As states continue to struggle with e-waste legislation, they also continue to generate important lessons for future lawmakers. ETBC has compiled a list of lessons learned by studying the outcome of the various state programs. Among them are:

  1. Make requirements specific. You don’t collect what you don’t legally require. Texas, among others, did not specify levels of performance, and nearly half of the 78 computer companies in the state collected no e-waste at all, while “a small San Antonio company called Altex collected 92% of the volume.”
  2. Encourage rural collection. It costs less to collect e-waste in dense urban areas than in rural ones, so laws should either require rural collection specifically or incentivize it, as Minnesota has done.
  3. Ban e-waste from landfills. States that implement a landfill ban on e-waste see recycling volumes climb when the bans go into effect.
  4. Don’t let recycling discourage reuse. Laws that reward recycling more than reuse can inadvertently discourage the latter. In California, recyclers are not reimbursed for reuse, “so reusable units are mostly diverted for recycling,” said ETBC.
  5. Make the scope of collection as broad as possible. People want to bring in all the e-waste they have and are more likely to use programs that accept it all.
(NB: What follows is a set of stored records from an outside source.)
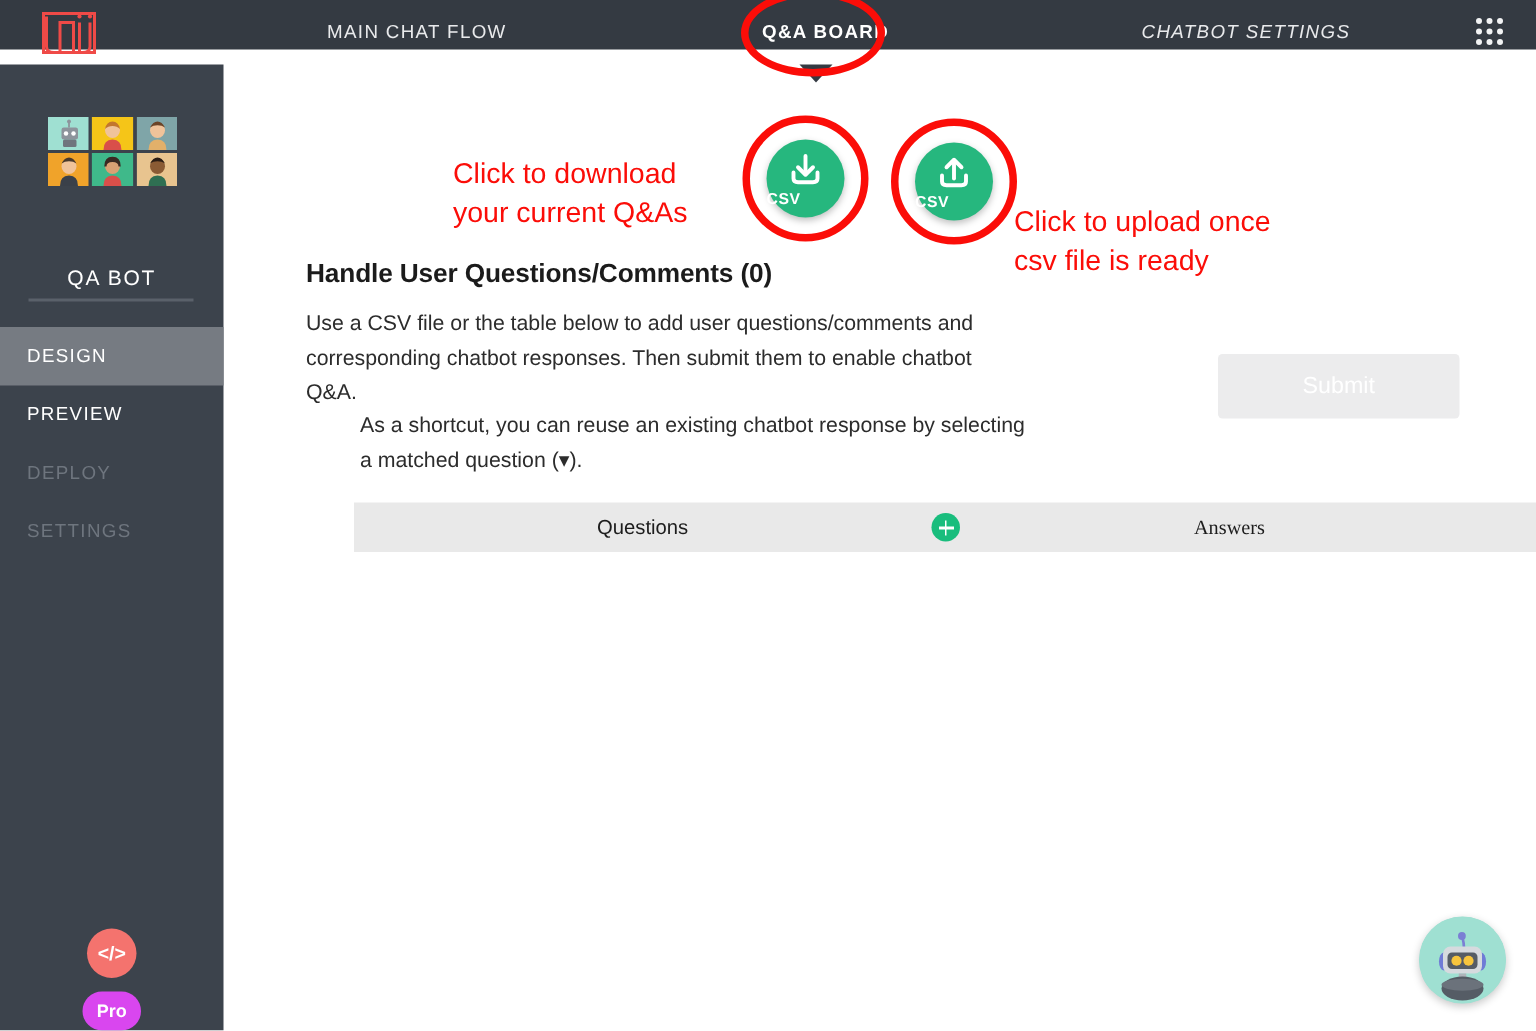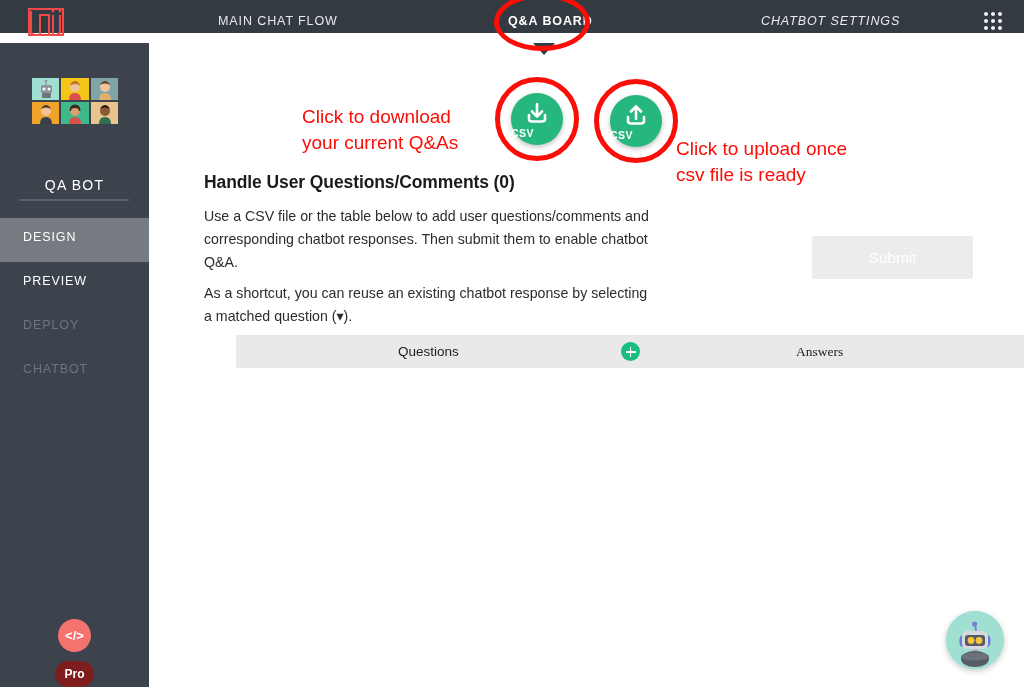--- a/index.html
+++ b/index.html
@@ -110,23 +110,23 @@
   }
   .bot-divider {
     position: absolute;
     left: 19px; top: 156px;
     width: 110px; height: 2px;
     background: #5a616a;
   }
 
   .menu { position: absolute; left: 0; top: 175px; width: 149px; }
   .menu-item {
-    height: 44px;
+    height: 39px;
     line-height: 39px;
-    padding-left: 23px;
+    padding-left: 18px;
     font-size: 12.5px;
     letter-spacing: 0.9px;
     color: #ffffff;
     cursor: pointer;
   }
   .menu-item.active { background: #767b82; }
   .menu-item.disabled { color: #6e757e; cursor: default; }
 
   .code-btn {
     position: absolute;
@@ -139,21 +139,21 @@
     font-weight: bold;
     text-align: center;
     line-height: 33px;
     cursor: pointer;
   }
   .pro-badge {
     position: absolute;
     left: 55px; top: 618px;
     width: 39px; height: 26px;
     border-radius: 13px;
-    background: #7f1d1d;
+    background: #d946ef;
     color: #ffffff;
     font-size: 12px;
     font-weight: bold;
     text-align: center;
     line-height: 26px;
     cursor: pointer;
   }
 
   
   .content {
@@ -173,21 +173,21 @@
   }
   .para {
     position: absolute;
     left: 54px;
     width: 452px;
     font-size: 14.2px;
     line-height: 23px;
     color: #2c2c2c;
   }
   .para-1 { top: 162px; }
-  .para-2 { top: 239px; }
+  .para-2 { top: 230px; margin-left: 36px; }
 
   .submit-btn {
     position: absolute;
     left: 662px; top: 193px;
     width: 161px; height: 43px;
     background: #ececed;
     border: none;
     border-radius: 3px;
     color: #ffffff;
     font-size: 15.5px;
@@ -391,21 +391,21 @@
       </div>
     </div>
 
     <div class="bot-name">QA BOT</div>
     <div class="bot-divider"></div>
 
     <div class="menu">
       <div class="menu-item active">DESIGN</div>
       <div class="menu-item">PREVIEW</div>
       <div class="menu-item disabled">DEPLOY</div>
-      <div class="menu-item disabled">CHATBOT</div>
+      <div class="menu-item disabled">SETTINGS</div>
     </div>
 
     <div class="code-btn">&lt;/&gt;</div>
     <div class="pro-badge">Pro</div>
   </div>
 
   <div class="content">
 
     <div class="page-title">Handle User Questions/Comments (0)</div>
No Substitute for a Federal Law

States are doing what they can to deal with e-waste in the absence of federal legislation. But there are some measures only a federal statute can address. State laws often reference standards and international agreements forbidding the export of toxic e-waste to developing countries, for instance, but states lack jurisdiction over the matter. And the complicated patchwork of varying state laws makes it far more difficult and expensive for manufacturers to be good corporate citizens than would a single, coherent federal law.

Finally, the differing state requirements provide no incentive for manufacturers to focus on greening their products, because no one state has the market heft needed to influence global companies. As Lepawsky notes, the European Union represents such a large market that its Restriction of Hazardous Substances Directive has “created a de facto global standard for electronics manufacturing, because it is more economical for manufacturers to produce all their products that are also sold in the EU to that jurisdiction’s material specifications, rather than different specifications for different markets.”

Federal legislation could jump-start dramatic progress in the reduction, reuse and recycling of e-waste.